Usulan Perdamaian Iran dan Kritik Trump
Ketegangan antara AS dan Iran mencapai puncaknya setelah Iran mengirimkan usulan perdamaian pada akhir pekan lalu. Usulan tersebut bertujuan mengakhiri konflik yang telah mengganggu jalur distribusi minyak global, khususnya Selat Hormuz. Namun, Trump menghina dokumen ini dengan menyebutnya “tidak cukup baik” dan menegaskan bahwa AS masih mempertahankan posisi keras terhadap Tehran. “Solution For ini bukan akhir dari cerita, tapi hanya permulaan,” ujarnya dalam wawancara dengan jurnalis.
“Saya bisa katakan gencatan senjata ini sedang berada dalam alat pacu jantung (life support) yang masif… seperti saat dokter datang dan berkata, ‘Tuan, orang yang Anda sayangi hanya memiliki peluang hidup sekitar 1 persen’.”

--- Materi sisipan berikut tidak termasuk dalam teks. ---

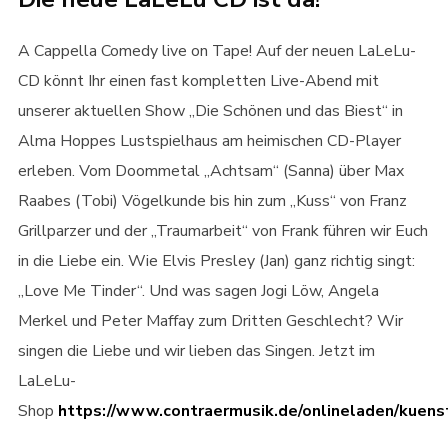
A Cappella Comedy live on Tape! Auf der neuen LaLeLu-
CD könnt Ihr einen fast kompletten Live-Abend mit
unserer aktuellen Show „Die Schönen und das Biest“ in
Alma Hoppes Lustspielhaus am heimischen CD-Player
erleben. Vom Doommetal „Achtsam“ (Sanna) über Max
Raabes (Tobi) Vögelkunde bis hin zum „Kuss“ von Franz
Grillparzer und der „Traumarbeit“ von Frank führen wir Euch
in die Liebe ein. Wie Elvis Presley (Jan) ganz richtig singt:
„Love Me Tinder“. Und was sagen Jogi Löw, Angela
Merkel und Peter Maffay zum Dritten Geschlecht? Wir
singen die Liebe und wir lieben das Singen. Jetzt im
LaLeLu-
Shop
https://www.contraermusik.de/onlineladen/kuenst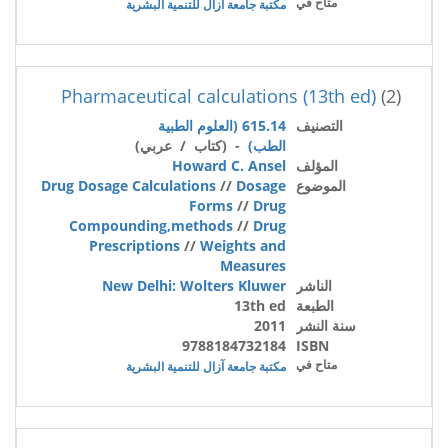
متاح في
مكتبة جامعة آزال للتنمية البشرية
Pharmaceutical calculations (13th ed)
(2)
التصنيف
615.14 (العلوم الطبية
الطب)
- (كتاب / عربي)
المؤلف
Howard C. Ansel
الموضوع
Dosage
//
Drug Dosage Calculations
Forms
//
Drug
Compounding,methods
//
Drug
Prescriptions
//
Weights and
Measures
الناشر
New Delhi: Wolters Kluwer
الطبعة
13th ed
سنة النشر
2011
9788184732184
ISBN
متاح في
مكتبة جامعة آزال للتنمية البشرية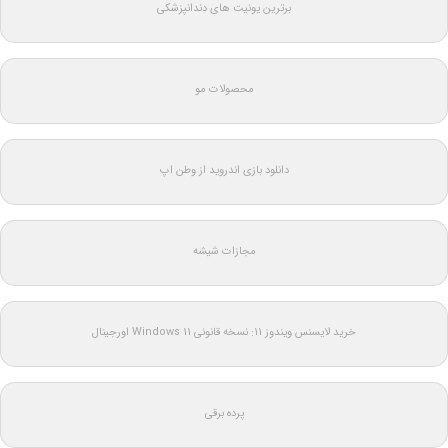
برترین یونیت های دندانپزشکی
محصولات مو
دانلود بازی اندروید از وطن اپ
مجازات شیشه
خرید لایسنس ویندوز 11: نسخه قانونی Windows 11 اورجینال
پرده برقی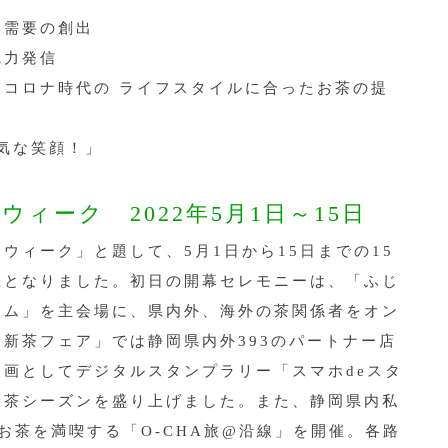
い需要の創出
魅力発信
ーコロナ時代の ライフスタイルに合ったお茶の提
元気な笑顔！」
ウィーク 2022年5月1日～15日
ィーク」と題して、5月1日から15日までの15
催となりました。初日の開幕セレモニーは、「ふじ
アム」を主会場に、県内外、海外の茶関係者をオン
新茶フェア」では静岡県内外393のパートナー店
画としてデジタルスタンプラリー「スマホdeスタ
新茶シーズンを盛り上げました。また、静岡県内私
お茶を満喫する「O-CHA旅@沿線」を開催。各路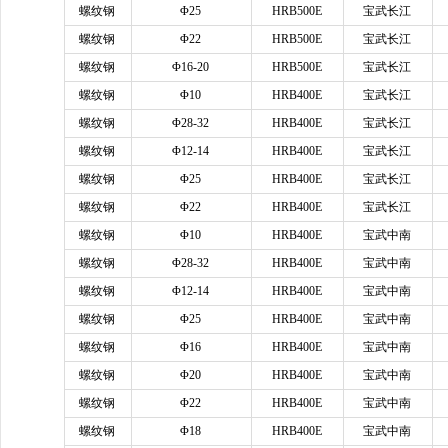
螺纹钢
Φ25
HRB500E
宝武长江
螺纹钢
Φ22
HRB500E
宝武长江
螺纹钢
Φ16-20
HRB500E
宝武长江
螺纹钢
Φ10
HRB400E
宝武长江
螺纹钢
Φ28-32
HRB400E
宝武长江
螺纹钢
Φ12-14
HRB400E
宝武长江
螺纹钢
Φ25
HRB400E
宝武长江
螺纹钢
Φ22
HRB400E
宝武长江
螺纹钢
Φ10
HRB400E
宝武中南
螺纹钢
Φ28-32
HRB400E
宝武中南
螺纹钢
Φ12-14
HRB400E
宝武中南
螺纹钢
Φ25
HRB400E
宝武中南
螺纹钢
Φ16
HRB400E
宝武中南
螺纹钢
Φ20
HRB400E
宝武中南
螺纹钢
Φ22
HRB400E
宝武中南
螺纹钢
Φ18
HRB400E
宝武中南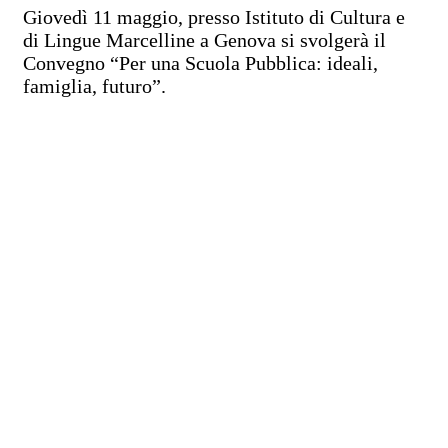
Giovedì 11 maggio, presso Istituto di Cultura e
di Lingue Marcelline a Genova si svolgerà il
Convegno “Per una Scuola Pubblica: ideali,
famiglia, futuro”.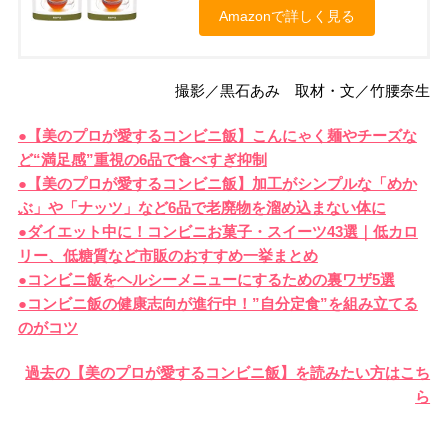
Amazonで詳しく見る
撮影／黒石あみ 取材・文／竹腰奈生
●【美のプロが愛するコンビニ飯】こんにゃく麺やチーズな
ど“満足感”重視の6品で食べすぎ抑制
●【美のプロが愛するコンビニ飯】加工がシンプルな「めか
ぶ」や「ナッツ」など6品で老廃物を溜め込まない体に
●ダイエット中に！コンビニお菓子・スイーツ43選｜低カロ
リー、低糖質など市販のおすすめ一挙まとめ
●コンビニ飯をヘルシーメニューにするための裏ワザ5選
●コンビニ飯の健康志向が進行中！”自分定食”を組み立てる
のがコツ
過去の【美のプロが愛するコンビニ飯】を読みたい方はこち
ら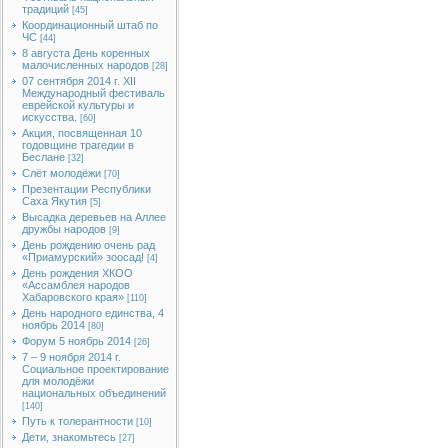
традиций
[45]
Координационный штаб по
ЧС
[44]
8 августа День коренных
малочисленных народов
[28]
07 сентября 2014 г. XII
Международный фестиваль
еврейской культуры и
искусства.
[60]
Акция, посвященная 10
годовщине трагедии в
Беслане
[32]
Слёт молодёжи
[70]
Презентации Республики
Саха Якутия
[5]
Высадка деревьев на Аллее
дружбы народов
[9]
День рождению очень рад
«Приамурский» зоосад!
[4]
День рождения ХКОО
«Ассамблея народов
Хабаровского края»
[110]
День народного единства, 4
ноябрь 2014
[80]
Форум 5 ноябрь 2014
[26]
7 – 9 ноября 2014 г.
Социальное проектирование
для молодёжи
национальных объединений
[140]
Путь к толерантности
[10]
Дети, знакомьтесь
[27]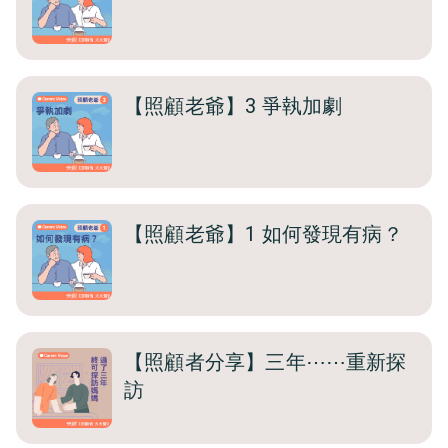
【照顧老爺】3 爭執加劇
【照顧老爺】1 如何發現有病？
【照顧者分享】三年⋯⋯重新探
訪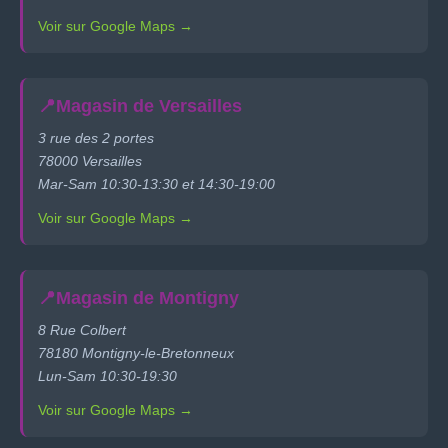
Voir sur Google Maps →
📍
Magasin de Versailles
3 rue des 2 portes
78000 Versailles
Mar-Sam 10:30-13:30 et 14:30-19:00
Voir sur Google Maps →
📍
Magasin de Montigny
8 Rue Colbert
78180 Montigny-le-Bretonneux
Lun-Sam 10:30-19:30
Voir sur Google Maps →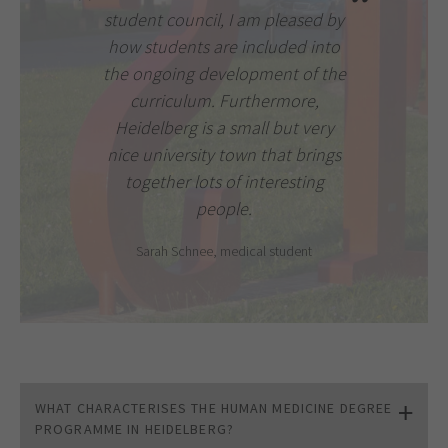
student council, I am pleased by
how students are included into
the ongoing development of the
curriculum. Furthermore,
Heidelberg is a small but very
nice university town that brings
together lots of interesting
people.
Sarah Schnee, medical student
WHAT CHARACTERISES THE HUMAN MEDICINE DEGREE
PROGRAMME IN HEIDELBERG?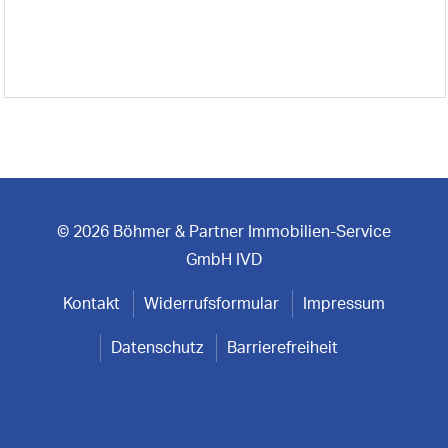
© 2026 Böhmer & Partner Immobilien-Service
GmbH IVD
Kontakt
Widerrufsformular
Impressum
Datenschutz
Barrierefreiheit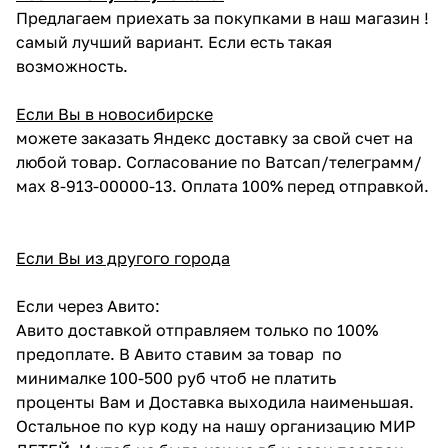
Предлагаем приехать за покупками в наш магазин !
самый лучший вариант. Если есть такая
возможность.
Если Вы в новосибирске
можете заказать Яндекс доставку за свой счет на
любой товар. Согласование по Ватсап/телеграмм/
мах 8-913-00000-13. Оплата 100% перед отправкой.
Если Вы из другого города
Если через Авито:
Авито доставкой отправляем только по 100%
предоплате. В Авито ставим за товар по
минималке 100-500 руб чтоб не платить
проценты Вам и Доставка выходила наименьшая.
Остальное по кур коду на нашу организацию МИР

Trump menyoroti kritik terhadap Iran terkait pengayaan uranium, yang menurutnya melanggar janji yang dibuat dalam perjanjian 2015. Ia menekankan bahwa AS akan terus memperketat sanksi hingga Iran mengakui kesalahan mereka. “Solution For perjanjian ini harus mencakup kepatuhan penuh terhadap kebijakan nuklir Iran,” tambahnya, menyoroti kebutuhan untuk memastikan keberlanjutan gencatan senjata.
Konflik Global dan Dampak Ekonomi
Perdana Menteri Israel Benjamin Netanyahu, dalam wawancara dengan 60 Minutes CBS, menyatakan bahwa gencatan senjata belum bisa dianggap selesai hingga fasilitas pengayaan nuklir Iran dihancurkan. “Masih ada situs pengayaan yang harus dihancurkan,” ujarnya, menegaskan bahwa AS dan sekutunya perlu terus bertindak. Konflik ini tidak hanya mengganggu keamanan regional tetapi juga berdampak besar pada pasar global. Blokade Selat Hormuz, yang mengalirkan 20% minyak dunia, telah memicu kenaikan harga energi dan ketidakpastian ekonomi.
Sementara itu, juru bicara Kementerian Luar Negeri Iran, Esmail Baghaei, membalas kritik Trump dengan menyebut usulan perdamaian sebagai langkah “bertanggung jawab” dan “murah hati.” Ia menegaskan bahwa Iran siap mengambil tindakan untuk mempertahankan kepentingannya. Namun, kekhawatiran terus mengemuka bahwa gencatan senjata yang terjadi hanya bersifat sementara, dan konflik bisa kembali memanas jika kesepakatan tidak terpenuhi.
Solution For gencatan senjata ini tidak hanya menjadi isu kebijakan luar negeri AS tetapi juga mencerminkan perang kepentingan antara negara-negara sekutu. Beberapa analis internasional mengingatkan bahwa jika AS dan Iran tidak mampu mencapai kesepakatan jangka panjang, konflik ini bisa memicu perang besar yang merugikan seluruh ekonomi dunia. “Solution For perdamaian harus mencakup semua pihak, bukan hanya kepentingan AS,” kata seorang ahli politik dari Uni Eropa, menyoroti pentingnya dialog yang inklusif.